Au fond, Tinder a exporté le mode de rencontre typique de Los Angeles dans le monde entier. Dans cette ville où les appa­rences sont reines et les céli­ba­taires une infi­nité, chaque nuit offre son lot d’op­por­tu­ni­tés. Il en va de même pour Tinder : c’est un casting et vous êtes assis dans le fauteuil du direc­teur. « Au bout du compte, c’est exac­te­ment comme une grosse soirée où vous êtes assis là à choi­sir “oui, non, oui, non” », explique Rad. On peut voir en Rad le plus grand entre­met­teur de la planète, occupé à promou­voir l’amour libre à travers le monde – libre, mais pas indé­fi­ni­ment gratuit. Le mois prochain, Tinder devrait lancer une version payante de l’ap­pli­ca­tion. Sur la base d’un abon­ne­ment mensuel, les utili­sa­teurs auront accès à au moins deux nouvelles fonc­tion­na­li­tés [cette version payante, bapti­sée Tinder Plus, permet­tra de reve­nir en arrière pour modi­fier son juge­ment sur un autre utili­sa­teur, et de cher­cher des parte­naires autour d’un second lieu de rési­dence, ndt]. La version de base de l’ap­pli­ca­tion restera gratuite. Au cœur de l’in­tel­li­gence collec­tive de Tinder se trouve un groupe soudé de quarante personnes aux manières poli­cées, qui travaillent dur et sortent ensemble le week-end. D’évi­dence, il en est qui récoltent les fruits de leur travail : l’un d’entre eux arbore un nombre impres­sion­nant de suçons dans le cou.

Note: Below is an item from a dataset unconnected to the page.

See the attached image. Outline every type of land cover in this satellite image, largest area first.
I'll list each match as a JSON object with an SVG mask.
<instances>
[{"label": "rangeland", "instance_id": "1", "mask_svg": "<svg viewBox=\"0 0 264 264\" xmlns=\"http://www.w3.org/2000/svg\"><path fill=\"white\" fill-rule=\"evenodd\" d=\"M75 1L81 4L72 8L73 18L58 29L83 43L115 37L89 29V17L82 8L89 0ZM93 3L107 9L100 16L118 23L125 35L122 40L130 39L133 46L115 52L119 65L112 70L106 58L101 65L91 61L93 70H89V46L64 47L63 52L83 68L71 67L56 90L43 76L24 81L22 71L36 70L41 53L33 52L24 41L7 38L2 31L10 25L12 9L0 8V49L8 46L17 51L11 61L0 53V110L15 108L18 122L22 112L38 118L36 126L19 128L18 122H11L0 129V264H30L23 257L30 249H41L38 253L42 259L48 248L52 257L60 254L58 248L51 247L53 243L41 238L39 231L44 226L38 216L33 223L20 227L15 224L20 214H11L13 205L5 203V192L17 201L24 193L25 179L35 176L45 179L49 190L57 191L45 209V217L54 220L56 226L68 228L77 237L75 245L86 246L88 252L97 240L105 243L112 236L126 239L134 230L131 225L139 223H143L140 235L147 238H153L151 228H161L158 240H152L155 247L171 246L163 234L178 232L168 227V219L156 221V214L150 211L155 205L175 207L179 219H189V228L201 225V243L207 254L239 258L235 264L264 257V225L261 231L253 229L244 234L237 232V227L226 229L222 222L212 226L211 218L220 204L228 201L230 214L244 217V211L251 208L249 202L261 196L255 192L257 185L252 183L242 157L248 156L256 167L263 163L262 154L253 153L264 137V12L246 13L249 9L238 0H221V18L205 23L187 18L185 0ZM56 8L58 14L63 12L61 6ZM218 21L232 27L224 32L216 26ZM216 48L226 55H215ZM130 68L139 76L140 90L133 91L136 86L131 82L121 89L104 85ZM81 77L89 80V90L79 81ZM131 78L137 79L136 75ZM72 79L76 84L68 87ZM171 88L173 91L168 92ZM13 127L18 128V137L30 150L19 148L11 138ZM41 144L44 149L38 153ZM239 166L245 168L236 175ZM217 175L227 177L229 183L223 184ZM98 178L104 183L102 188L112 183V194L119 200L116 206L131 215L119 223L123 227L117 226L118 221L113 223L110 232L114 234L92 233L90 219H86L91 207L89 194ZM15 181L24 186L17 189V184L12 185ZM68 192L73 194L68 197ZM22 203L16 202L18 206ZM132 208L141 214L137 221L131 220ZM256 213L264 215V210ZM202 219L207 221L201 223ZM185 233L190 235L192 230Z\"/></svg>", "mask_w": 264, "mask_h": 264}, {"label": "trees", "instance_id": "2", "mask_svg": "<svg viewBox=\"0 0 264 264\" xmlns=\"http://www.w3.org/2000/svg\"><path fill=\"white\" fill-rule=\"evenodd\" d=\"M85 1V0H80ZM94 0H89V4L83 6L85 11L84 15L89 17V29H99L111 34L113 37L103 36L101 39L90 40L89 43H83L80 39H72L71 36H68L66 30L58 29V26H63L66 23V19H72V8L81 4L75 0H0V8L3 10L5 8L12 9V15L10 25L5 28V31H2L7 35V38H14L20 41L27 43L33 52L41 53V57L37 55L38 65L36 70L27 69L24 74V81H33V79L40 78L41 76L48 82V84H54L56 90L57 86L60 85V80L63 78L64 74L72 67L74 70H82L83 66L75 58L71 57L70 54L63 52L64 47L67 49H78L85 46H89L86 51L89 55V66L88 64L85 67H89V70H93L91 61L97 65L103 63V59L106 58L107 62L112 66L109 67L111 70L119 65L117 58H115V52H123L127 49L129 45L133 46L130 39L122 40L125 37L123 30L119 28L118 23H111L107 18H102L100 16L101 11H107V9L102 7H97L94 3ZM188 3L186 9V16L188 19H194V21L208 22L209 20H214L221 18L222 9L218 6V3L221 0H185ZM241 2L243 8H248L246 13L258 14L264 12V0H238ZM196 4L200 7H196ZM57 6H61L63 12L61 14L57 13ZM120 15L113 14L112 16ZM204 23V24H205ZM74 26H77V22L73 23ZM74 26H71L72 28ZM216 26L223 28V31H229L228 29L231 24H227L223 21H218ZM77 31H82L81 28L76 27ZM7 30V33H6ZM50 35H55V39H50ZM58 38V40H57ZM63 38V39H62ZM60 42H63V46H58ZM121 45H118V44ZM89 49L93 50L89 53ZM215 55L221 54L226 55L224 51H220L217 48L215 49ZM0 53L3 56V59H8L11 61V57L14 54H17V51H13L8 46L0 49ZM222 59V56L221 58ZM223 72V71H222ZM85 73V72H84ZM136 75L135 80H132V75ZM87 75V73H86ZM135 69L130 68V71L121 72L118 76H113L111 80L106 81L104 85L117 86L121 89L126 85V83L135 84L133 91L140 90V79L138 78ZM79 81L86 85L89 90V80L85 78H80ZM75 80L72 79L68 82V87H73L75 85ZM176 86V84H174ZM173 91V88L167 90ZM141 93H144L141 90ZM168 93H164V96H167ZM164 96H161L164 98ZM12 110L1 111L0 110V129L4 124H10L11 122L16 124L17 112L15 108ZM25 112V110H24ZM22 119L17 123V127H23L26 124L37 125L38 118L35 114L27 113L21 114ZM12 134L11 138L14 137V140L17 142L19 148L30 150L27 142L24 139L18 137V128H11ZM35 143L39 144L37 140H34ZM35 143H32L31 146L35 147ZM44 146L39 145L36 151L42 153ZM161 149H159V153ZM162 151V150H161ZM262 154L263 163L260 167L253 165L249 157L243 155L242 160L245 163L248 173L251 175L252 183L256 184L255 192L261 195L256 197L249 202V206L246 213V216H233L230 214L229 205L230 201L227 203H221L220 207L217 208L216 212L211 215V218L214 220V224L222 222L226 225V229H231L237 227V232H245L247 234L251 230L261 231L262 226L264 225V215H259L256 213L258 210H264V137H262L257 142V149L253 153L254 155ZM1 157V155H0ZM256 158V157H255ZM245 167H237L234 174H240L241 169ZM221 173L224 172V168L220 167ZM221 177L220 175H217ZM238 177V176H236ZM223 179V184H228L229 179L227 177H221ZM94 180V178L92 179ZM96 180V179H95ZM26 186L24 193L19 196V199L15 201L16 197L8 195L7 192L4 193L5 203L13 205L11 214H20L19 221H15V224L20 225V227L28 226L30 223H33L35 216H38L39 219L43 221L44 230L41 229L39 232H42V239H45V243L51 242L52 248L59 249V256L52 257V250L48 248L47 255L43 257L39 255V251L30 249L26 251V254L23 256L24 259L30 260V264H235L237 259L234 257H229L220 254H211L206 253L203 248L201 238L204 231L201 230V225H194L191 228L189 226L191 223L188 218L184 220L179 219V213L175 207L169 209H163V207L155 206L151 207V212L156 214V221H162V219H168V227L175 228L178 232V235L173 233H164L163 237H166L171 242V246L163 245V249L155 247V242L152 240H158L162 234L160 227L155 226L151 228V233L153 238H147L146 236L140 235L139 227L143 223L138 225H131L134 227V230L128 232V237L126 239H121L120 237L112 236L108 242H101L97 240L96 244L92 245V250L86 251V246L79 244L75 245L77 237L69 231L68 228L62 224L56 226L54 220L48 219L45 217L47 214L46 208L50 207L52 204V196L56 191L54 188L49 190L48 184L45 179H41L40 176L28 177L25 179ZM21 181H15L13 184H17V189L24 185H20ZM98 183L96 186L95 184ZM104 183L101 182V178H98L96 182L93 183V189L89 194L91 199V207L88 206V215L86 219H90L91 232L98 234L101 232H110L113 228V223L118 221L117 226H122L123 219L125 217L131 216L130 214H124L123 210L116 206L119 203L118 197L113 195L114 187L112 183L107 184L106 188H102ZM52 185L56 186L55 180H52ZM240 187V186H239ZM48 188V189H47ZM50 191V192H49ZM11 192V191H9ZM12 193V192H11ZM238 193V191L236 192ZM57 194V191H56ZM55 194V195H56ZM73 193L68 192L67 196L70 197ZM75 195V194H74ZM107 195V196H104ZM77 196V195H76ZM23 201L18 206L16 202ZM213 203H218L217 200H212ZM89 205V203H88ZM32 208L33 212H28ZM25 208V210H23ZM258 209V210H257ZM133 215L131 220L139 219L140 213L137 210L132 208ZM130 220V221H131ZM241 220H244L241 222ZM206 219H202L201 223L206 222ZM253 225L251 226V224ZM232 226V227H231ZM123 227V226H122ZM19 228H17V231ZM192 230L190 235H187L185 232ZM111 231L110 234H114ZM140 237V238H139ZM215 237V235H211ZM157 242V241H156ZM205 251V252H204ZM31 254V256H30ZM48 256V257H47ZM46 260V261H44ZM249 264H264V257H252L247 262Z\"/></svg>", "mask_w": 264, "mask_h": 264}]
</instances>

Ce n’est pas le cas de Rad, qui entre­tient une rela­tion amou­reuse durable avec Alexa Dell, 20 ans, la fille du magnat de l’in­for­ma­tique. Ils se sont rencon­trés sur Tinder. « Je suis un mono­game en série », confie Rad. « J’ai vu Alexa et j’ai balayé vers la droite. Vous connais­sez la suite. »

Le bon temps

Au sein de l’équipe, ils sont au moins trois hommes à avoir rencon­tré leur compagne grâce à Tinder. Jona­than Badeen, qui a conçu l’ap­pli­ca­tion origi­nale et se consi­dère comme son « utili­sa­teur numéro un », raconte que Tinder a radi­ca­le­ment changé sa vie amou­reuse. « Entre 20 et 30 ans, je n’avais pratique­ment jamais de rencards », explique-t-il. « Tinder a énor­mé­ment faci­lité ce qui avait toujours été un vrai calvaire pour moi. » Et quelle est la réac­tion des filles lorsqu’elles découvrent que Badeen est un des cofon­da­teurs de Tinder ? « Elles croient toujours que je lis leurs messages. » (Mais non, il ne les lit pas.) Ces deux-là n’ont pas vrai­ment des profils de fêtards de l’ex­trême. Rad est un Juif améri­cain d’ori­gine iranienne, né à Los Angeles. Ses parents ont émigré d’Iran dans les années 1970 avant de faire fortune dans l’élec­tro­nique grand public. Il a grandi au sein d’une commu­nauté soudée, celle des Iraniens de Beverly Hills – si soudée qu’il y compte quarante-deux cousins germains. Adoles­cent, Rad jouait dans un groupe inspiré de Cold­play, mais « dans la famille, on a besoin de faire quelque chose de nos vies », explique-t-il. « Que je n’en­tre­prenne pas quelque chose d’im­por­tant, c’était simple­ment hors de ques­tion pour eux. » Au lycée, après un stage chez un agent artis­tique où il comprend à quel point les agents et les mana­gers ont la main­mise sur les artistes, il saute le pas : « Merde, je me tire. » Ses yeux expres­sifs se perdent dans le vide. « J’ai réalisé que je pouvais amas­ser une fortune en faisant des choses que j’ai­mais – et contrô­ler mon destin en tant qu’ar­tiste. »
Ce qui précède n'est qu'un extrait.